Please know, any donations yet to come in, will be used for Maddie’s future physical therapy and water therapy as she gets stronger and we work to get her up on all four feet.
THANK YOU everyone for your donations and well wishes. Maddie has a long way to go but we will be with her every step of the way.
Susan, Virginia & Leslie
This is how she stands and walks, all the time.
It is a struggle.
She looks like a little kangaroo from the rear
Fortunately, her hips are really good!
Her knees….not so good!
Both patellas are laterally luxated out. They are never in the groove on the top of the knee, and Yes, the tibial crest on both knees are separated. That is what is causing that groove in the front of her knees (bottom of x-rays). She also has large bone chips in the back of both knees
South Central Newfoundland Rescue does not know for sure what caused Maddie to be like this, but genetics and environment had to both play a part. She came from a rural Animal Shelter three weeks ago, in southern Indiana on the Kentucky state line. Maddie is a sweet, happy girl that deserves a chance to function as close to normal that we can get her. It is our hope that with knee surgery and the proper rehab, she will be able to stand without pain. She does not let her current physical limitations deter her from trying new things. We have a wonderful Orthopedic Surgeon, Dr. Maury Docton, who is willing to donate his time and Waynesville Veterinary Hospital with Dr. Joe D’Amico who is offering their services at a reduced rate, as nobody wants to see this little girl put to sleep. If nothing is done, she will eventually break down on her front and will not be able to walk at all, so we have to try.

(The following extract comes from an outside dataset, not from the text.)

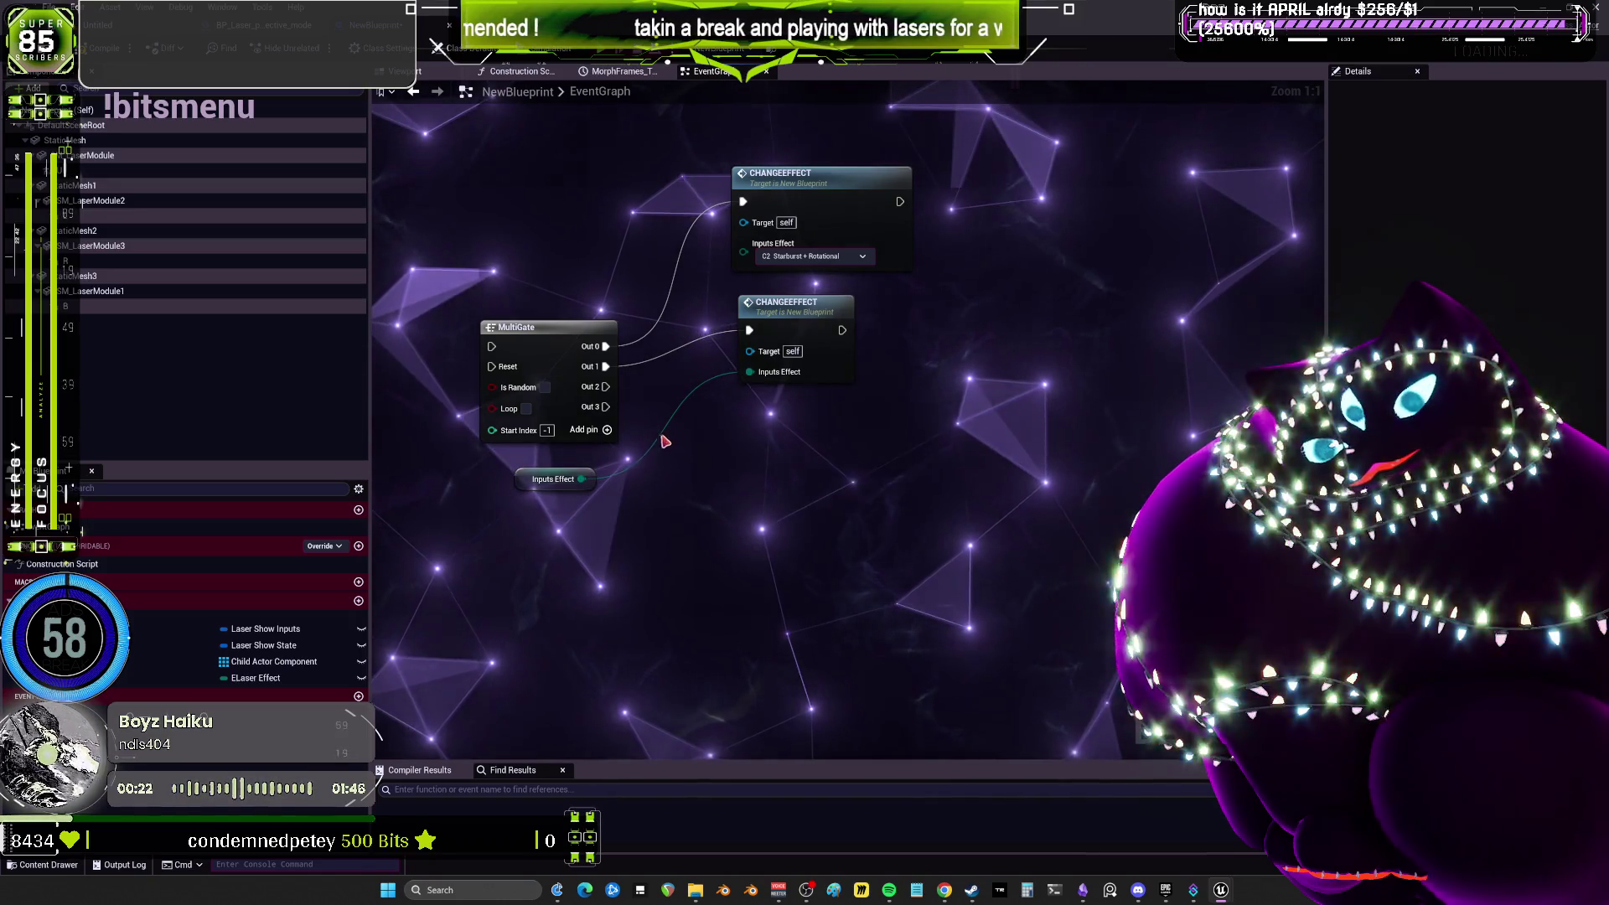
pyautogui.press('Home')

Currently South Central Newfoundland Rescue funds are low, due to a lot of our Rescue Newfies needing major medical care, so we are asking for the publics help for Maddie. First is to fund her first knee surgery which is scheduled for Tuesday, July 24th and the minimum cost for one knee is $800. Secondly, we would love to get her some ‘Dog Wheels’, and anything used is perfectly fine. It is our hope that as Maddie rehabs from surgery, that we can adjust the height of the dog wheels for her to begin using her back legs in a more natural position, in hopes that the muscle memory can be retrained for future use without help. Of course there will be physical therapy, swim therapy, and anything else we can do for her.

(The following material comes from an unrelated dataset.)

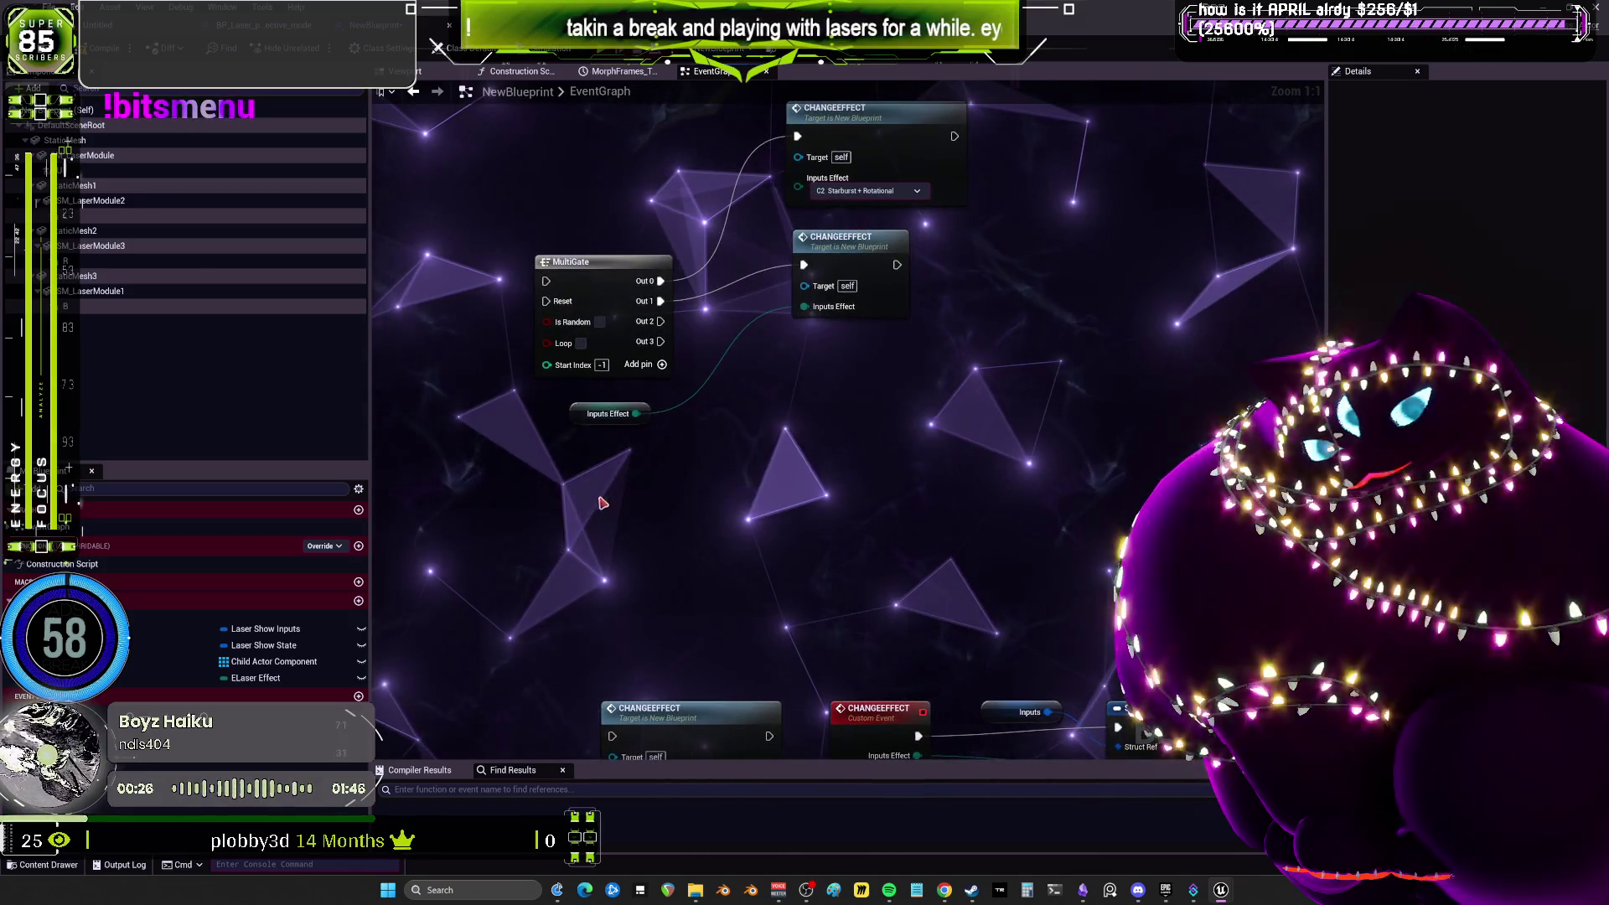
pyautogui.moveTo(587, 511); pyautogui.dragTo(857, 488)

Maddie is a VERY good puppy, and has good control of bodily functions, so we are doing normal puppy potty training at this time, but are expecting some setbacks with surgery. She loves to chew bones, and loves kids/people. She has had to be sedated for her x-rays because she is so happy and wiggly that she won’t stay still. She does have a soft heart murmur, grade 1 of 6 and it was found that she has a dilated aorta. The Canine Cardiologist at Ohio State University told us that it should never effect her in her life, and has cleared her to have her knee surgeries with no restrictions.
Currently, Maddie is on Tramadol and Previcox, to control her pain. She is proving that better living occurs through pain management, but we would like to see her not need them at all. Please, will you help us, help Maddie.